Segment Open
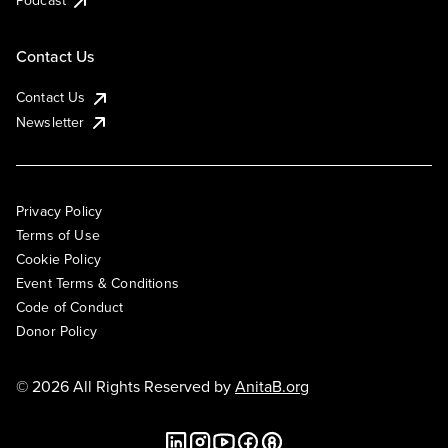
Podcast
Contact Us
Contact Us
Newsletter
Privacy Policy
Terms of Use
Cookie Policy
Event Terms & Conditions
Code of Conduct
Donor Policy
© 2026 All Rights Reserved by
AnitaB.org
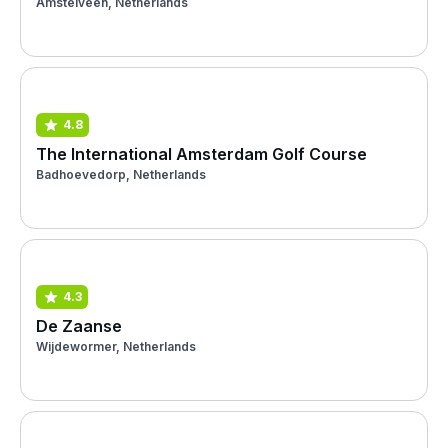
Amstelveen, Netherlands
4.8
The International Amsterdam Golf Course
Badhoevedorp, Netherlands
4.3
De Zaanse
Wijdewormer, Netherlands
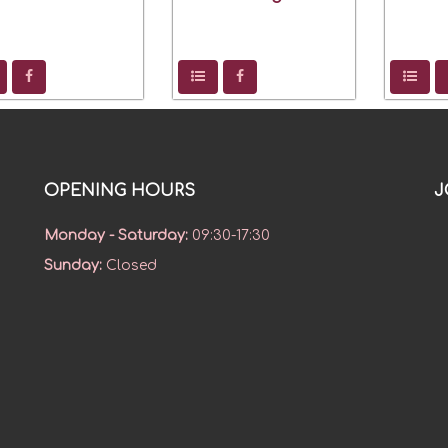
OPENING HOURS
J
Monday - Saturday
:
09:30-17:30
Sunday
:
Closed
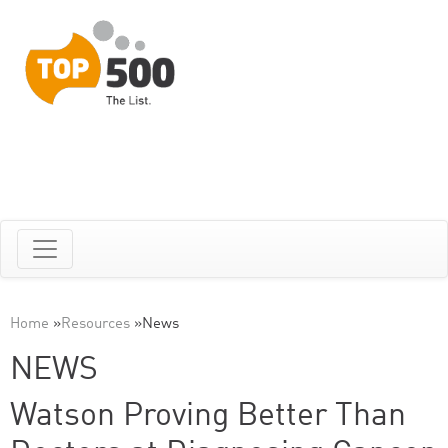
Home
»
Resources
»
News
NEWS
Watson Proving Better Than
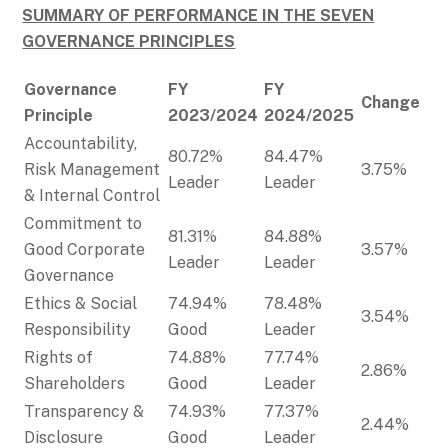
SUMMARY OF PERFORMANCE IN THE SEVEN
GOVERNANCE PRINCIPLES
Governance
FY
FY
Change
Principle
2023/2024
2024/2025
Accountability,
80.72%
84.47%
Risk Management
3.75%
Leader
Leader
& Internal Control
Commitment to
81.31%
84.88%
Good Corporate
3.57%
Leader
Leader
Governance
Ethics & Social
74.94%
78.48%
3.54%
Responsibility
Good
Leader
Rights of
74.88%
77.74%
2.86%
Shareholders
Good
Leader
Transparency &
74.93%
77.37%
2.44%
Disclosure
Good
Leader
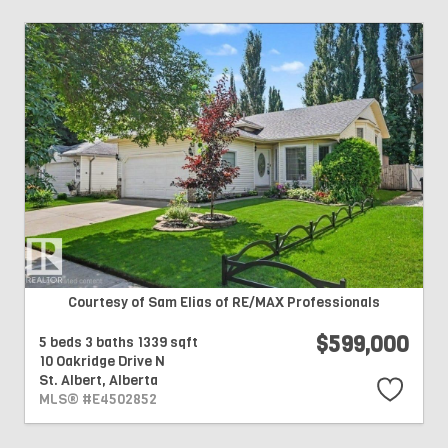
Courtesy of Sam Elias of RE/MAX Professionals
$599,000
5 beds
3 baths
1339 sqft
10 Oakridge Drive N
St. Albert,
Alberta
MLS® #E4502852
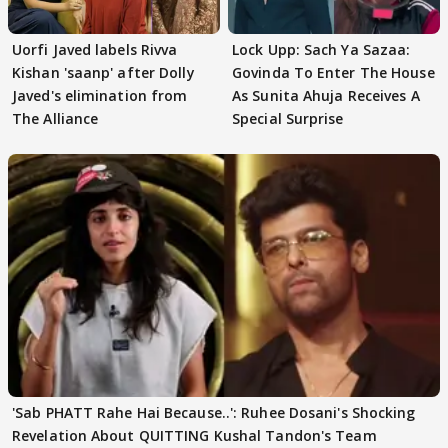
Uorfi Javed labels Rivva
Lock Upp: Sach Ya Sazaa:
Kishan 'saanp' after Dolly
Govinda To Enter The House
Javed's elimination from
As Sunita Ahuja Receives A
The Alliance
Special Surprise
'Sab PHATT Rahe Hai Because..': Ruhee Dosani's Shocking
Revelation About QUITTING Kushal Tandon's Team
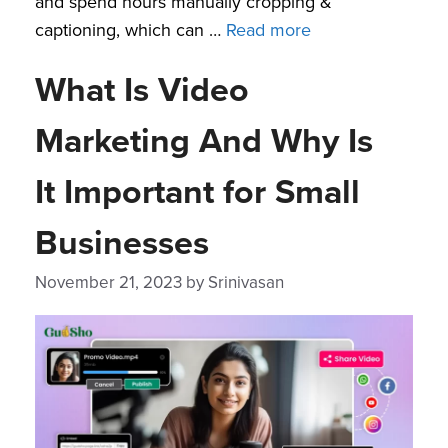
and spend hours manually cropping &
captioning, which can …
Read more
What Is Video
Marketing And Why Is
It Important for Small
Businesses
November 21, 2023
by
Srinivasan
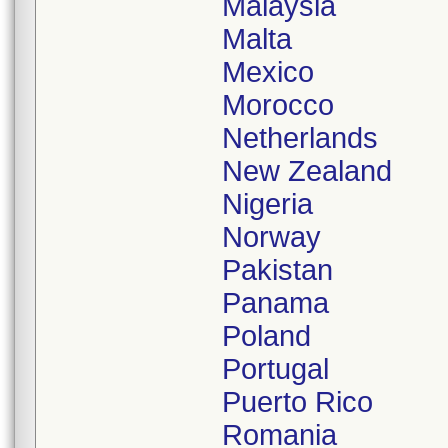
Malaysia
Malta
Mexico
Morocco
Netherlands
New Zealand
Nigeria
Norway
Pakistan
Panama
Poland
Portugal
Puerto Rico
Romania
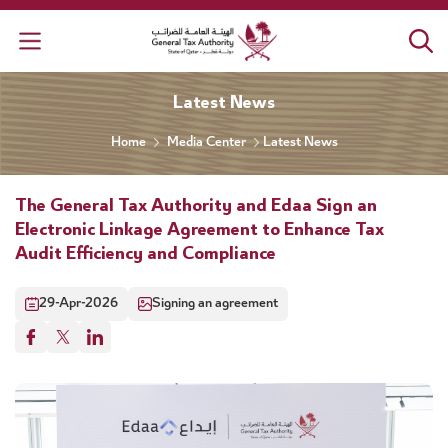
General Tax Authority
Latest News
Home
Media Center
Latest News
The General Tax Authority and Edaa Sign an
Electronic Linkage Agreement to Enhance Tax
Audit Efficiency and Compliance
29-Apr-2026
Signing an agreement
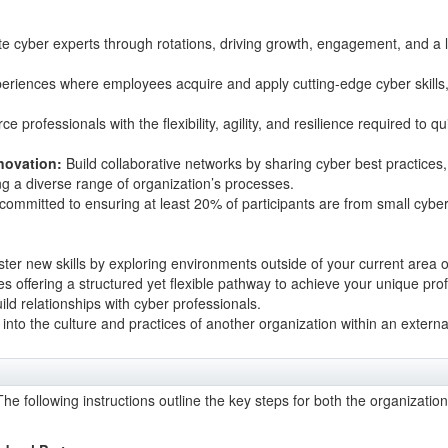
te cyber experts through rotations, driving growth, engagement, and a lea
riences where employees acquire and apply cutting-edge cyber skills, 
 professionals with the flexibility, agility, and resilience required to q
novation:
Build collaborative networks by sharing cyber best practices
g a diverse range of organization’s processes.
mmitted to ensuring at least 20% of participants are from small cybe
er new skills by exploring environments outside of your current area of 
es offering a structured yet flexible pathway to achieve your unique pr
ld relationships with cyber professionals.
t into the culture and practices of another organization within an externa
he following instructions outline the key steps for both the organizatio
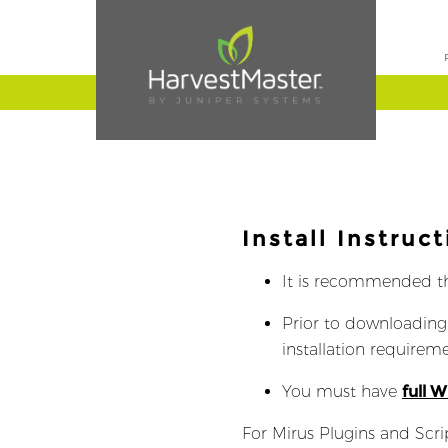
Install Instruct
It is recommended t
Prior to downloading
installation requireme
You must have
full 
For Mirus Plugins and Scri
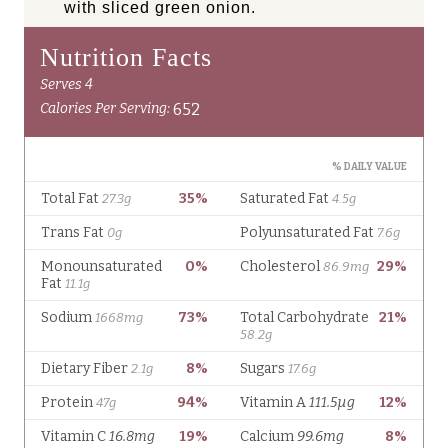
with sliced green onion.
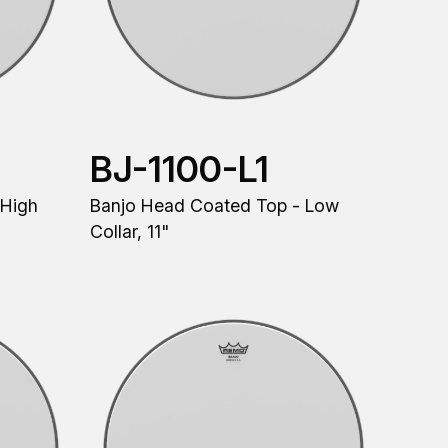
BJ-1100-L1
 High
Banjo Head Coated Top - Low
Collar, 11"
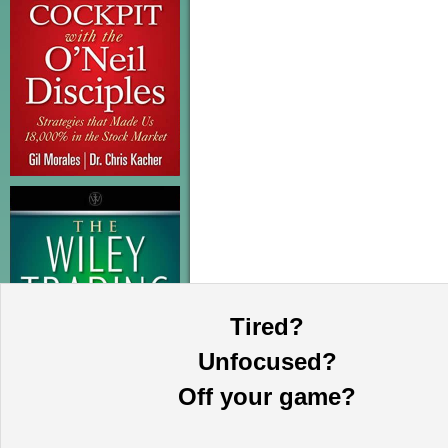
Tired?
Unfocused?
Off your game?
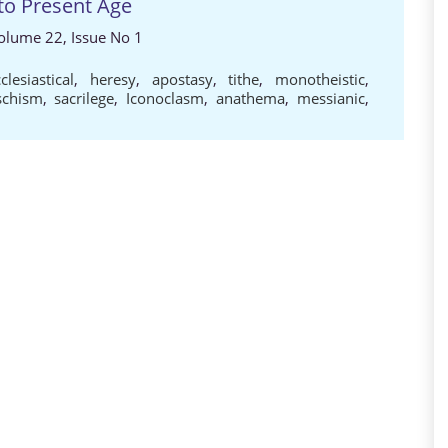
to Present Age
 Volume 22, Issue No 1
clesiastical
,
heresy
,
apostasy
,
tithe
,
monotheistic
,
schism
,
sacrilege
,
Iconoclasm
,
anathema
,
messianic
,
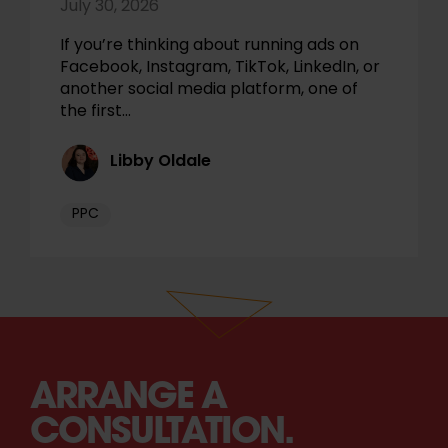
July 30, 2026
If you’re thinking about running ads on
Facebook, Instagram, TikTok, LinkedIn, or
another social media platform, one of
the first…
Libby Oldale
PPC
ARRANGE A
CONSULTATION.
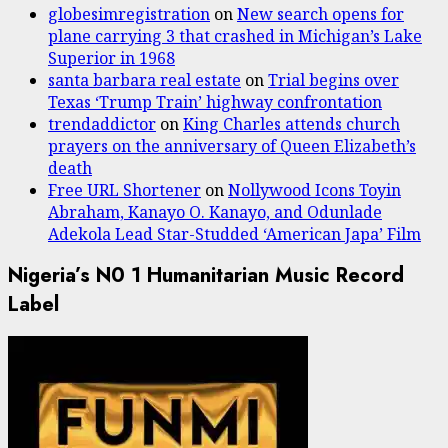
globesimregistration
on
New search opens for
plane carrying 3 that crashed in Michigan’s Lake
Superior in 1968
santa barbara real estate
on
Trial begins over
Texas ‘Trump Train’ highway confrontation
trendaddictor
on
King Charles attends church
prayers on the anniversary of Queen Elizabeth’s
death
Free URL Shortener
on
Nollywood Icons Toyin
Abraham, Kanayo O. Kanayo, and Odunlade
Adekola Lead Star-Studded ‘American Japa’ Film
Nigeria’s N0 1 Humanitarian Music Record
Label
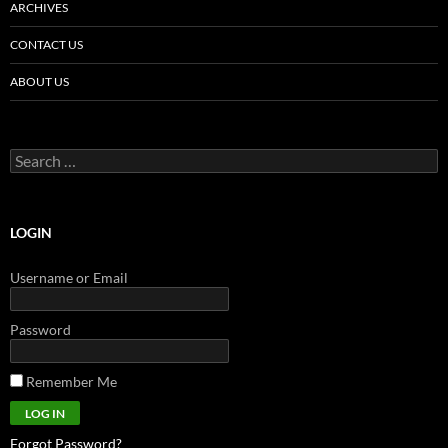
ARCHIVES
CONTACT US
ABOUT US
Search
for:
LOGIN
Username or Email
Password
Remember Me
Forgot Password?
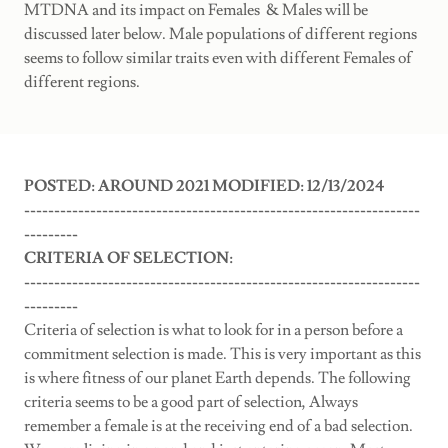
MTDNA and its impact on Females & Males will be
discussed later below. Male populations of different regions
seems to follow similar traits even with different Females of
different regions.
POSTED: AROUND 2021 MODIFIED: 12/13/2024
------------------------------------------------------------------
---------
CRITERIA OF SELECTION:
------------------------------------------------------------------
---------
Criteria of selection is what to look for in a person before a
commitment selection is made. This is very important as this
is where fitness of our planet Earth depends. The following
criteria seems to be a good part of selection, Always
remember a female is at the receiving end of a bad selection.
Segment Closed
Copy the data exactly. Any picture it contains is to be omitted.

EXERCISE ANSWER:
Podcast
Contact Us
Contact Us
Newsletter
Privacy Policy
Terms of Use
Cookie Policy
Event Terms & Conditions
Code of Conduct
Donor Policy
© 2026 All Rights Reserved by
AnitaB.org
Amstelveen, Netherlands
4.8
The International Amsterdam Golf Course
Badhoevedorp, Netherlands
4.3
De Zaanse
Wijdewormer, Netherlands
OPENING HOURS
J
Monday - Saturday
:
09:30-17:30
Sunday
:
Closed
Home
»
Resources
»
News
NEWS
Watson Proving Better Than
SUMMARY OF PERFORMANCE IN THE SEVEN
GOVERNANCE PRINCIPLES
Governance
FY
FY
Change
Principle
2023/2024
2024/2025
Accountability,
80.72%
84.47%
Risk Management
3.75%
Leader
Leader
& Internal Control
Commitment to
81.31%
84.88%
Good Corporate
3.57%
Leader
Leader
Governance
Ethics & Social
74.94%
78.48%
3.54%
Responsibility
Good
Leader
Rights of
74.88%
77.74%
2.86%
Shareholders
Good
Leader
Transparency &
74.93%
77.37%
2.44%
Disclosure
Good
Leader
Courtesy of Sam Elias of RE/MAX Professionals
$599,000
5 beds
3 baths
1339 sqft
10 Oakridge Drive N
St. Albert,
Alberta
MLS® #E4502852
Uorfi Javed labels Rivva
Lock Upp: Sach Ya Sazaa:
Kishan 'saanp' after Dolly
Govinda To Enter The House
Javed's elimination from
As Sunita Ahuja Receives A
The Alliance
Special Surprise
'Sab PHATT Rahe Hai Because..': Ruhee Dosani's Shocking
Revelation About QUITTING Kushal Tandon's Team
and spend hours manually cropping &
captioning, which can …
Read more
What Is Video
Marketing And Why Is
It Important for Small
Businesses
November 21, 2023
by
Srinivasan
Malaysia
Malta
Mexico
Morocco
Netherlands
New Zealand
Nigeria
Norway
Pakistan
Panama
Poland
Portugal
Puerto Rico
Romania
General Tax Authority
Latest News
Home
Media Center
Latest News
The General Tax Authority and Edaa Sign an
Electronic Linkage Agreement to Enhance Tax
Audit Efficiency and Compliance
29-Apr-2026
Signing an agreement
te cyber experts through rotations, driving growth, engagement, and a lea
riences where employees acquire and apply cutting-edge cyber skills, 
 professionals with the flexibility, agility, and resilience required to q
novation:
Build collaborative networks by sharing cyber best practices
g a diverse range of organization’s processes.
mmitted to ensuring at least 20% of participants are from small cybe
er new skills by exploring environments outside of your current area of 
es offering a structured yet flexible pathway to achieve your unique pr
ld relationships with cyber professionals.
t into the culture and practices of another organization within an externa
he following instructions outline the key steps for both the organizatio
Install Instruct
It is recommended t
Prior to downloading
installation requireme
You must have
full 
For Mirus Plugins and Scri
with sliced green onion.
BJ-1100-L1
 High
Banjo Head Coated Top - Low
Collar, 11"
Tired?
Unfocused?
Off your game?
to Present Age
 Volume 22, Issue No 1
clesiastical
,
heresy
,
apostasy
,
tithe
,
monotheistic
,
schism
,
sacrilege
,
Iconoclasm
,
anathema
,
messianic
,
July 30, 2026
If you’re thinking about running ads on
Facebook, Instagram, TikTok, LinkedIn, or
another social media platform, one of
the first…
Libby Oldale
PPC
ARRANGE A
CONSULTATION.
globesimregistration
on
New search opens for
plane carrying 3 that crashed in Michigan’s Lake
Superior in 1968
santa barbara real estate
on
Trial begins over
Texas ‘Trump Train’ highway confrontation
trendaddictor
on
King Charles attends church
prayers on the anniversary of Queen Elizabeth’s
death
Free URL Shortener
on
Nollywood Icons Toyin
Abraham, Kanayo O. Kanayo, and Odunlade
Adekola Lead Star-Studded ‘American Japa’ Film
Nigeria’s N0 1 Humanitarian Music Record
Label
ARCHIVES
CONTACT US
ABOUT US
Search
for:
LOGIN
Username or Email
Password
Remember Me
Forgot Password?
MTDNA and its impact on Females & Males will be
discussed later below. Male populations of different regions
seems to follow similar traits even with different Females of
different regions.
POSTED: AROUND 2021 MODIFIED: 12/13/2024
------------------------------------------------------------------
---------
CRITERIA OF SELECTION:
------------------------------------------------------------------
---------
Criteria of selection is what to look for in a person before a
commitment selection is made. This is very important as this
is where fitness of our planet Earth depends. The following
criteria seems to be a good part of selection, Always
remember a female is at the receiving end of a bad selection.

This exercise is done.